Dr. Bo Xiao received Ph.D. degree in Robotics (Control Sciences and Engineering) from the Department of Informatics, King's College London, U.K., in 2018. He is currently a research associate with the Hamlyn Centre for Robotic Surgery and the Department of Computing, Imperial College London, U.K. During the period 2017 to 2018, he worked as a research fellow at Advanced Robotics Centre and the Department of Biomedical Engineering, National University of Singapore, Singapore. His current research interests include medical robotics, learning from demonstration, robotic suturing, fuzzy-model-based control systems, interval type-2 fuzzy logic, polynomial control systems, machining learning and reinforcement learning.
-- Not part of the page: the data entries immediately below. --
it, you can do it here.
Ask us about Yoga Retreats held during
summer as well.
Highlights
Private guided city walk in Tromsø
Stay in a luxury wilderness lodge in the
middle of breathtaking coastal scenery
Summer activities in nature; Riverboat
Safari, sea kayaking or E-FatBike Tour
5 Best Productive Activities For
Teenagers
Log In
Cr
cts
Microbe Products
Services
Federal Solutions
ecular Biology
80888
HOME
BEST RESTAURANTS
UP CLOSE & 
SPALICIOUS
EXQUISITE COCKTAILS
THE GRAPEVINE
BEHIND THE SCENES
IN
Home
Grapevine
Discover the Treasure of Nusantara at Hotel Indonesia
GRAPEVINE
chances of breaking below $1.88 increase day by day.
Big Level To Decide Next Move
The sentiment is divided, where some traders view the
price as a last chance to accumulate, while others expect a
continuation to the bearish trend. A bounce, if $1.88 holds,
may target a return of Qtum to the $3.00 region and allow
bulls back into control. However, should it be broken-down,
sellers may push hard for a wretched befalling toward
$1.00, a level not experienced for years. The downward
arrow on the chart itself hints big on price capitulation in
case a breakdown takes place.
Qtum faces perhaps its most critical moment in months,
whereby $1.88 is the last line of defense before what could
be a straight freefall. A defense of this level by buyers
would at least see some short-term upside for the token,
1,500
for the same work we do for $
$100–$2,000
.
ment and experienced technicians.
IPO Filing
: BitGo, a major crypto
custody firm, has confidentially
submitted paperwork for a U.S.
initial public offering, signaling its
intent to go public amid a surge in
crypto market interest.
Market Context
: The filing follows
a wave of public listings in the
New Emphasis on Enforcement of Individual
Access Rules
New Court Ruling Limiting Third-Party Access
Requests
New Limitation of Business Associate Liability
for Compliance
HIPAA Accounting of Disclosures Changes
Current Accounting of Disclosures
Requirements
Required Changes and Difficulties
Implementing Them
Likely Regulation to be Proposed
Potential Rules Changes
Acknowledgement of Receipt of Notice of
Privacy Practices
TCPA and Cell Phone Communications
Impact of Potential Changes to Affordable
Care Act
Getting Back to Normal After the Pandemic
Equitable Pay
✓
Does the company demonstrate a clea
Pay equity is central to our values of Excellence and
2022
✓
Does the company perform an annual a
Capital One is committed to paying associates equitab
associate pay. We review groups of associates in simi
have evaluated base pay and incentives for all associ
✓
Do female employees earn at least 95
He has been the lead guest editor for IEEE Transactions on Fuzzy Systems and International Journal of Systems Science and the guest editor for IET Control Theory & Applications, Complexity and Mathematical Problems in Engineering. etc. He has served as an active reviewer for a number of peer-reviewed journals including IEEE Transactions on Fuzzy Systems, IEEE Transactions on Automatic Control, IEEE Transactions on Cybernetics, and IEEE/ASME Transactions on Mechatronics.


Machine Learning Meets Robotics


Abstract

Machine learning (ML) is opening new opportunities in virtually all industries, plus making frequently used equipment more capable. Not surprisingly, machine learning is often applied to robots for improving their capability. This is because machine learning allows robots to learn from mistakes and adapt themselves in new environment and applications. Like human being gets smarter through experience, robotics applications may have the same ability through using machine learning. In this presentation, we will explore how machine learning is used in precision remote sensing (ML meets UAV), in autonomous robots (ML meets autonomous driving), in healthcare and wellbeing (ML meets computer vision), in decarbonisation and sustainability (ML meets electric vehicles), etc.


Biography

Dr Dewei Yi is now a UK Lecturer (permanent assistant professor equivalently) in Machine Learning, School of Nature and Computing Sciences, at University of Aberdeen (UoA), U.K. He received a PhD degree in the Department of Aeronautical and Automotive Engineering, Loughborough University, U.K. in 2018. He was awarded School Research Student Development Fund in 2017; From Jul/2019 to Jan/2020, Dr Yi worked as a research fellow of Warwick Manufacturing Group at University of Warwick. He is PI/Co-I for several research projects which are funded by Pump-prime fund and Marine Fund Scotland. He also participated in several ESPRC, STFC, and Innovate UK projects as a key participator. He has published about 20+ high-quality research papers including IEEE Transactions (7), Transportation Research Part C: Emerging Technology (1), Computer Networks (1). He has also established a stable collaboration with several universities and institutes such as University of Warwick, University of Glasgow, Loughborough University, Aberystwyth University, NIAB-EMR, CABI, NXP Semiconductors, Jaguar Land Rover, and AVL Powertrain Ltd. He is the director of MSc AI programme and liaison officer of DataLab, which is the government funding body in Scotland. In addition, he also serves research community actively as a reviewer for several international journals, such as IEEE-TIE, IEEE-TVT, IEEE-TITS, Transportation Research Part C, and Accident Analysis and Prevention, and top conferences, such as IJCAI, ITS, and ICUAS. He is an Outstanding Reviewer for Transportation Research Part C: Emerging Technology.



基于深度学习的光电器件缺陷评估模型


摘要

设备缺陷检测算法已在光电器件生产领域中广泛替代人工肉眼检测。然而,传统基于深度学习的光电器件缺陷检测方法仅着眼于器件本身的硬(物理)缺陷检测,缺乏对器件软缺陷(如器件参数不达标)的检测手段。同时,现有检测算法未能建立器件硬/软缺陷的完整评估模型,缺乏对缺陷产生机理的探究,难以通过缺陷检测结果来优化器件生产过程。本报告从光电器件生产的基本过程开始,逐一介绍各过程的重要性能参数,建立基于事件的参数关联算法,充分挖掘各参数与缺陷之间的对应关系。同时,基于多层感知神经网络和卷积神经网络,结合产品性能指标,设计产品缺陷预测算法,并将缺陷预测与外部资源、环境因素、客户需求、社会经济因素等有机整合,从而构建基于生产过程的缺陷评估模型,以实现按需优化的光电器件生产。


简历

耿航,英国布鲁奈尔大学研究员,毕业于西北工业大学,担任国际SCI期刊Computer Modeling in Engineering & ScienceJournal of Electrical and Electronic Engineering编委,中国自动化学会控制理论专业委员会随机系统控制学组委员,国际电气电子工程师(IEEE)协会会员,中国自动化学会会员。目前主要研究方向为深度学习、大数据分析、信号处理、系统建模。